Zorgleerlingen – gedragskenmerken en aanpak
Via een verzoek uit een van de afdelingen van het Koning Willem I College ben ik vorig jaar gestart met het ontwikkelen van een training over het effectief omgaan met zorgleerlingen voor docenten.
Weer samen naar school
In 1991 is de wet “Weer samen naar school” van start gegaan in Nederland. Zowel vanuit onderwijskundig als maatschappelijk oogpunt is het gewenst dat kinderen samen naar school gaan, ongeacht problemen of handicaps. De gedachte daarachter is om de zorg naar het kind te brengen in plaats van het kind naar de zorg.
De zorgleerlingen van toen zijn ondertussen in de leeftijd dat ze in steeds grotere getalen het MBO binnenstromen. Deze toestroom heeft invloed op je rol als docent in de interactie met leerlingen.
Bij de ontwikkeling van de training zijn diverse collega’s van diverse afdelingen betrokken geweest.
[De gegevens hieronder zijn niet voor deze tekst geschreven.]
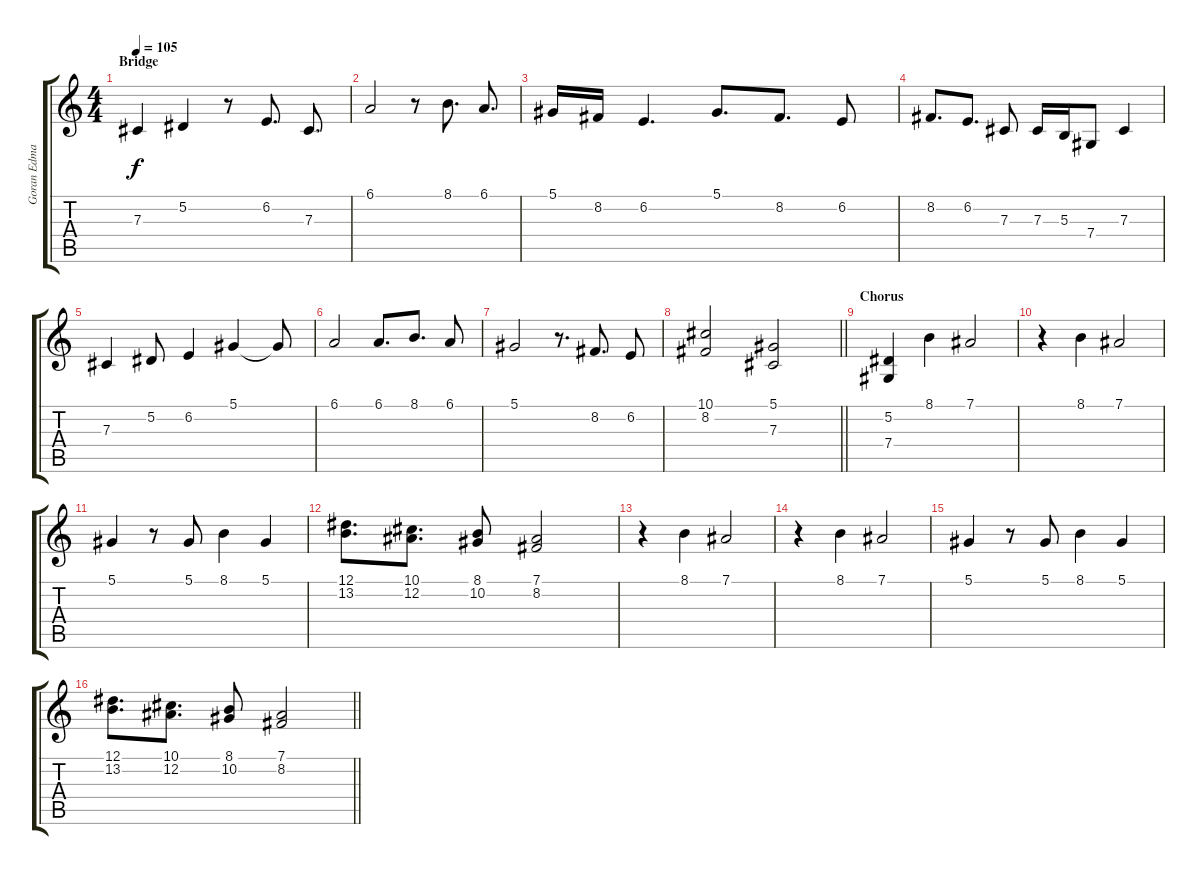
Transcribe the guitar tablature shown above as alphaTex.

\track ("Goran Edman" "Goran Edma") {instrument lead2sawtooth}
\staff {score tabs}
\tuning (Eb4 Bb3 Gb3 Db3 Ab2 Eb2) {hide}
\ts (4 4)
\section ("" "Bridge")
\tempo 105
\clef g2
\ks c
7.3.4{dy f} 5.2.4 r.8 6.2.8{d} 7.3.8{d} |
6.1.2 r.8 8.1.8{d} 6.1.8{d} |
5.1.16 8.2.16 6.2.4{d} 5.1.8{d} 8.2.8{d} 6.2.8 |
8.2.8{d} 6.2.8{d} 7.3.8 7.3.16 5.3.16 7.4.8 7.3.4 |
7.3.4 5.2.8 6.2.4 5.1.4 5.1{t}.8 |
6.1.2 6.1.8{d} 8.1.8{d} 6.1.8 |
5.1.2 r.8{d} 8.2.8{d} 6.2.8 |
\barLineRight lightlight
(10.1 8.2).2 (5.1 7.3).2 |
\section ("" "Chorus")
(5.2 7.4).4 8.1.4 7.1.2 |
r.4 8.1.4 7.1.2 |
5.1.4 r.8 5.1.8 8.1.4 5.1.4 |
(12.1 13.2).8{d} (10.1 12.2).8{d} (8.1 10.2).8 (7.1 8.2).2 |
r.4 8.1.4 7.1.2 |
r.4 8.1.4 7.1.2 |
5.1.4 r.8 5.1.8 8.1.4 5.1.4 |
\barLineRight lightlight
(12.1 13.2).8{d} (10.1 12.2).8{d} (8.1 10.2).8 (7.1 8.2).2
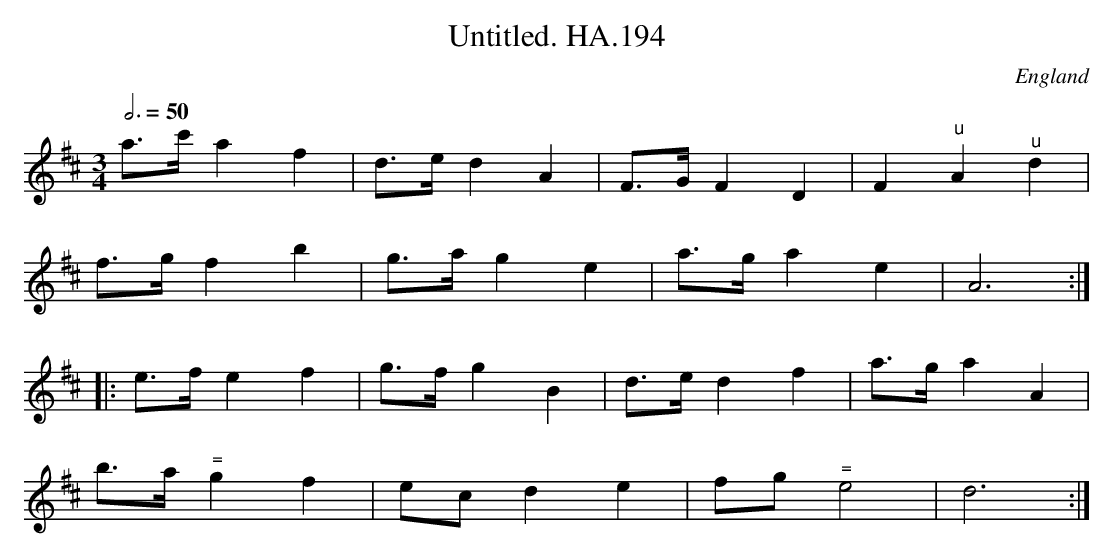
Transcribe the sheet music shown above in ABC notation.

X:1
T:Untitled. HA.194
M:3/4
L:1/8
Q:3/4=50
O:England
K:D major
a>c'a2f2|d>ed2A2|F>GF2D2|F2"^u"A2"^u"d2|!
f>gf2b2|g>ag2e2|a>ga2e2|A6:|!
|:e>f e2f2|g>fg2B2|d>ed2f2|a>ga2A2|!
b>a"^="g2f2|ecd2e2|fg"^="e4|d6:|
Op basis van het in kaart brengen van de meest voorkomende problematiek is gekozen om ADD, ADHD, PDD-NOS en (normaal) storend gedrag in de training mee te nemen.
De belangrijkste insteek van de training is dat de docent moet ervaren dat het aanpassen van het eigen gedrag van grote invloed kan zijn op het gedrag van de zorgleerling. Op basis van dit uitgangspunt is gekozen om het grootste deel van de training te besteden aan “doen”. Oftewel: het herkennen van zorgleerlingen in de klas en het oefenen met het aanpassen van het eigen gedrag samen met acteurs van het Koning Willem I College spelerscollectief. Natuurlijk wordt ook kort ingegaan op een stukje theorie en achtergrond.
De training is nu drie maal met succes (lees: tevreden docenten) uitgevoerd. Met name het onderscheid tussen ADD en PDD-NOS is soms lastig te maken, alsook het verschil tussen ADHD en (normaal) storend gedrag van een “gezonde” puber. Dit levert zeer interessant discussies op tijdens de training. Ook tijdens het oefenen met bijvoorbeeld een 1-op-1 gesprek of klassikale lessen met een gespeelde zorgleerling (in de les) levert zeer bruikbare ervaringen op voor docenten.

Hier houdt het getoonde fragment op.